[Opening Excerpt section]

The beautiful always retains the freshness of novelty, while the astonishing soon grows tiresome. – August Bournonville
In a Bournonville ballet, there is no room for modern tricks and multiple pirouettes that dazzle the audience. There are no perilous overhead lifts or gasps of astonishment at impossible feats. Instead, the audience is entranced by graceful refinement and the art of investing each movement with meaning. It’s as close as we can probably get to the roots of classical ballet.
Ballet is often said to be the dance of the air, where we defy gravity – effortlessly. But until you see the Danes you don’t really know just how effortless and joyful this can be. And big too – each springy hop, or bound, seems to cover more ground. They also distort time, seeming to have all the time in the world to get from A to B with their beautifully-defined movements but there are constant embellishments that make the feet flicker with speed and dexterity. Bournonville is ballet in a different way.
August Bournonville was a celebrated Danish dancer and choreographer who created the Bournonville method, a technique and training system still in use today by the Royal Danish Ballet, revered as the world’s third oldest ballet company.
In 1979, in honor of the 100th anniversary of his death, the Royal Danish Ballet created the Bournonville Festival, a weeklong celebration in Copenhagen featuring performances, lecture demonstrations and open classes and rehearsals that was well-attended by dance writers, Bournonville scholars and ballet fans from all over the world. The Bournonville Festival appears to be held once every 13 years! The second festival was in 1992, then 2005 and Royal Danish Ballet has announced it will hold the Bournonville Festival this year.

[Closing Excerpt section]

◆ **The problem**
Please answer from the Bournonville text: in what year did the Royal Danish Ballet create the Bournonville Festival?

[Opening Recorded information section]

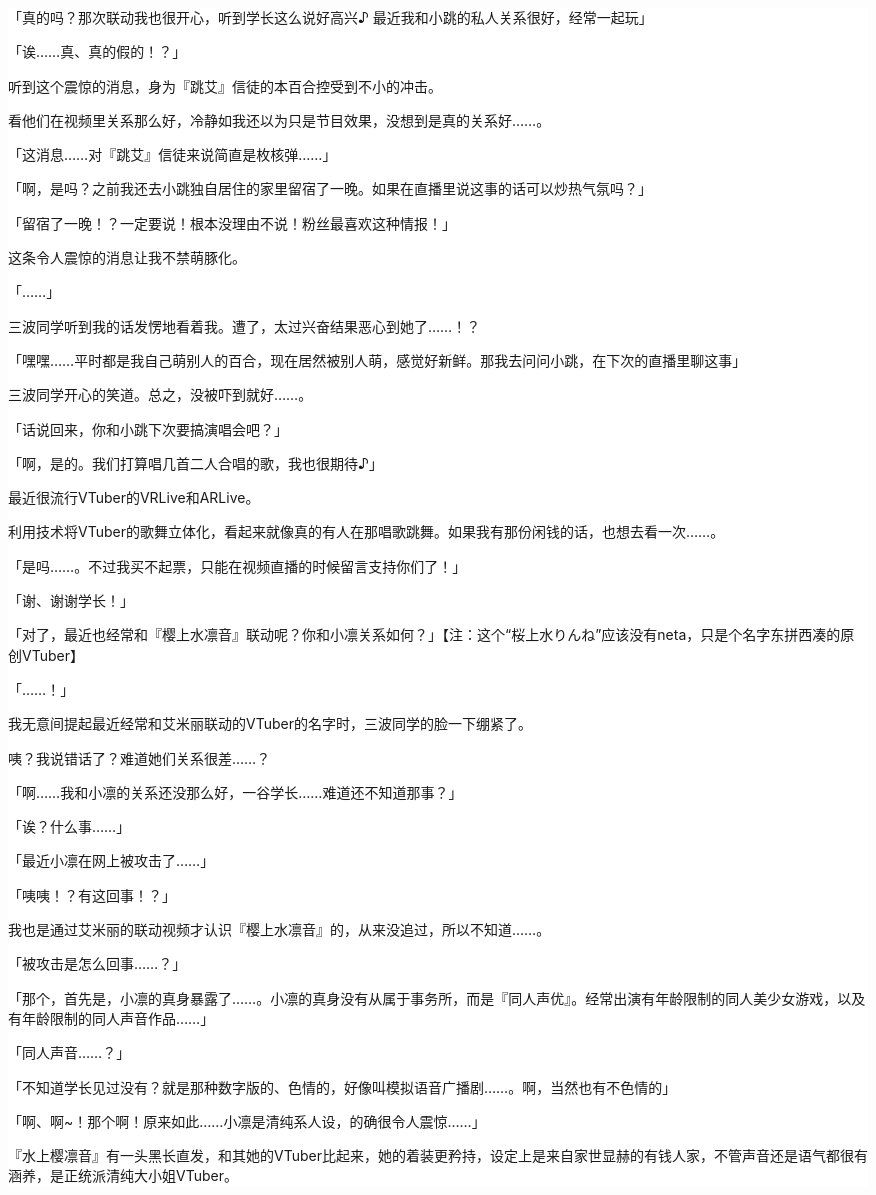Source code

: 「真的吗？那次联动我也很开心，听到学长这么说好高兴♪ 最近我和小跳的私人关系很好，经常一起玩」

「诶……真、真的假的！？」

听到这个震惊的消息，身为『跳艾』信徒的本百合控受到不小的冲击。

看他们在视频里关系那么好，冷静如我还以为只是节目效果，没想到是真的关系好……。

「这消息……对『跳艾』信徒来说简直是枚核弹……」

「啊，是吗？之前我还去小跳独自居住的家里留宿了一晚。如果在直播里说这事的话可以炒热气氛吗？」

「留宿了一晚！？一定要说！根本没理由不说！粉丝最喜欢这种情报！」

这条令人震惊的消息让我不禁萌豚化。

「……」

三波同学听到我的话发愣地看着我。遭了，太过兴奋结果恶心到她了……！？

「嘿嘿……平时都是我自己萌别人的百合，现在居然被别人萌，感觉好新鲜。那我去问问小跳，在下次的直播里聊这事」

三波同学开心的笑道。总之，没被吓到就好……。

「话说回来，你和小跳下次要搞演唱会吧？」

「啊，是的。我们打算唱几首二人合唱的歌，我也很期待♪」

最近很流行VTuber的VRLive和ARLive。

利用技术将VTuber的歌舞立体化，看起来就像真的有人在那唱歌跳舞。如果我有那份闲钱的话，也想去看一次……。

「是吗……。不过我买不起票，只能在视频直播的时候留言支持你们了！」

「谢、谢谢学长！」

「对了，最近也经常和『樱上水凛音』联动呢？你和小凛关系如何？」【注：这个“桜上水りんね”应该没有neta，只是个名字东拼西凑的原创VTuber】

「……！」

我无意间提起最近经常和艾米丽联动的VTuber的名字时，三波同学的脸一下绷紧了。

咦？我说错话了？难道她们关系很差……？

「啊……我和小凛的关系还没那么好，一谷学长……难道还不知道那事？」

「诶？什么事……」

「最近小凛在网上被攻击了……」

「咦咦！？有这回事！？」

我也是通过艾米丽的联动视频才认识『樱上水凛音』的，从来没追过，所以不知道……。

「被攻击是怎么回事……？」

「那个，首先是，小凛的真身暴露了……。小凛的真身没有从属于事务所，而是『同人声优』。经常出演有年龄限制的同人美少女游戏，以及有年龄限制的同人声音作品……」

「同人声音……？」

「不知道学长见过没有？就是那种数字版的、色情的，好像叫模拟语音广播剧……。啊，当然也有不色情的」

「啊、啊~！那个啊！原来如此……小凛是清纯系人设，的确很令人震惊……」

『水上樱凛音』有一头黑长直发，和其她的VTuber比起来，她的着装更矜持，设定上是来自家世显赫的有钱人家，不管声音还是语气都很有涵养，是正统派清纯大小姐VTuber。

[Closing Recorded information section]
[Opening Recorded information section]

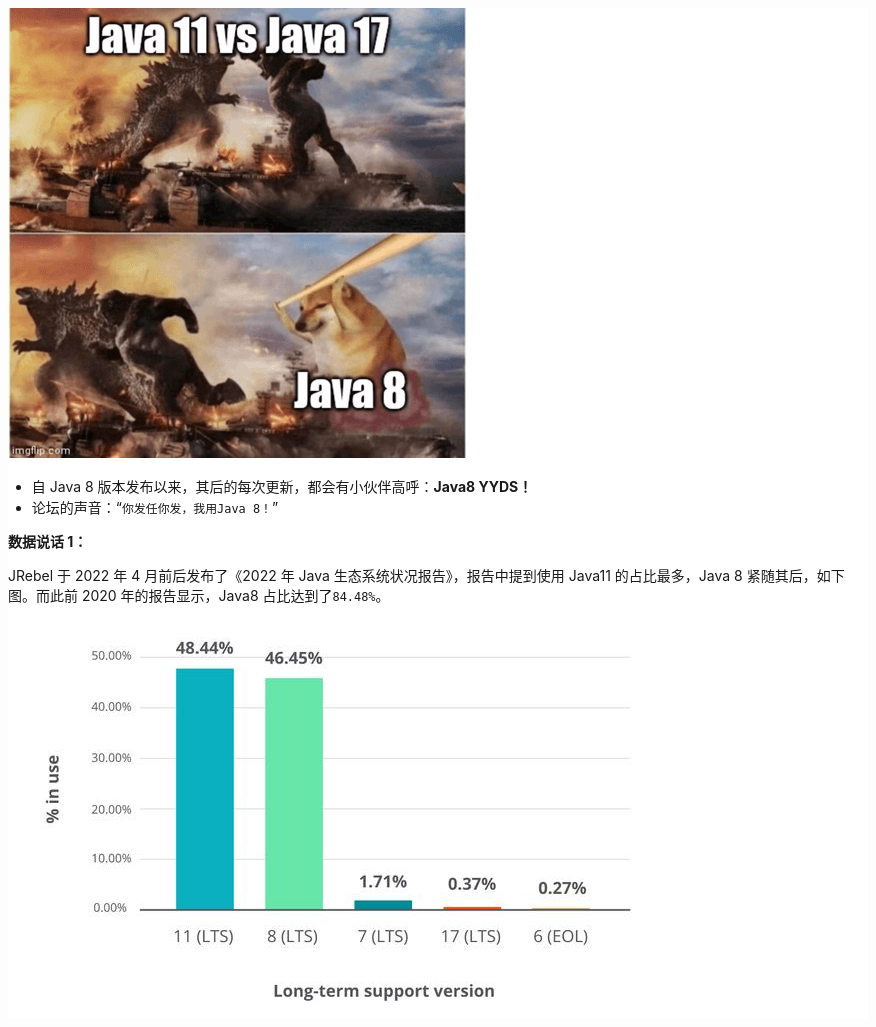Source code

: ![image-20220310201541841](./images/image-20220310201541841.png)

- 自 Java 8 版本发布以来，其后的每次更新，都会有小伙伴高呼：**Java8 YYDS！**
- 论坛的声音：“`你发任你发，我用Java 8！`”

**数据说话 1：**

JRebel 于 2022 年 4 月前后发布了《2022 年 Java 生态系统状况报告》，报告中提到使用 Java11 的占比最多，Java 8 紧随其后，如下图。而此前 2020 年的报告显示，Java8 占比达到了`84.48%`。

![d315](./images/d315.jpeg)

[Closing Recorded information section]
[Opening Recorded information section]

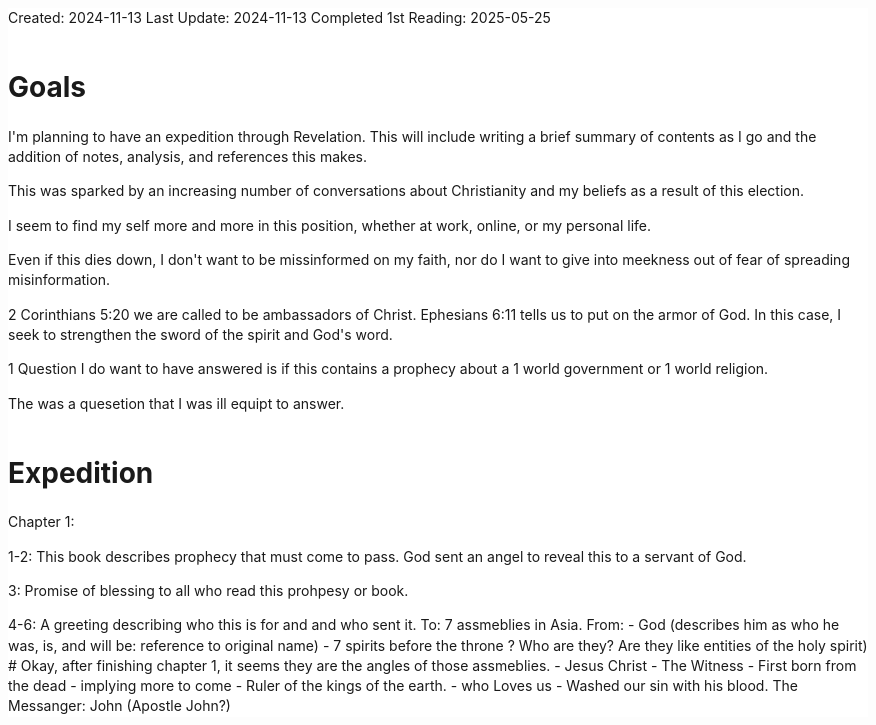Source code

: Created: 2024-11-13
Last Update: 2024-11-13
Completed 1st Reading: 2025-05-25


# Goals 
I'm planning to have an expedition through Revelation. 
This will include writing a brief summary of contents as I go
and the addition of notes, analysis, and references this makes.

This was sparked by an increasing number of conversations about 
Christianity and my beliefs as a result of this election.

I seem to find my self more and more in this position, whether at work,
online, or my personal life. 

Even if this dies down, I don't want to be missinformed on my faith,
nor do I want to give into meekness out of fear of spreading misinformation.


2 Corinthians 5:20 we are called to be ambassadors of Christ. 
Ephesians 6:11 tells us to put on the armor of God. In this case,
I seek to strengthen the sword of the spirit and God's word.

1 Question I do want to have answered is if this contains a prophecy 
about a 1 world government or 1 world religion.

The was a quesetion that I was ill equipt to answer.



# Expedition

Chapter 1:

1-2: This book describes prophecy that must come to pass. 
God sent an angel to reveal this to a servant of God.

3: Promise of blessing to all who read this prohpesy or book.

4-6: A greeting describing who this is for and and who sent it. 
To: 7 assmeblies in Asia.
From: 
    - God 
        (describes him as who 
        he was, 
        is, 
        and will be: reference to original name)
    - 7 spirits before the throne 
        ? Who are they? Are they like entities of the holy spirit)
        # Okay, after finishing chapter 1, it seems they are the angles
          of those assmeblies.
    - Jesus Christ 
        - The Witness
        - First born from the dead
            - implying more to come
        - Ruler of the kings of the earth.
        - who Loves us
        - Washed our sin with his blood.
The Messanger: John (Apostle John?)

[Closing Recorded information section]

◆ **Reply to the exercise**
1979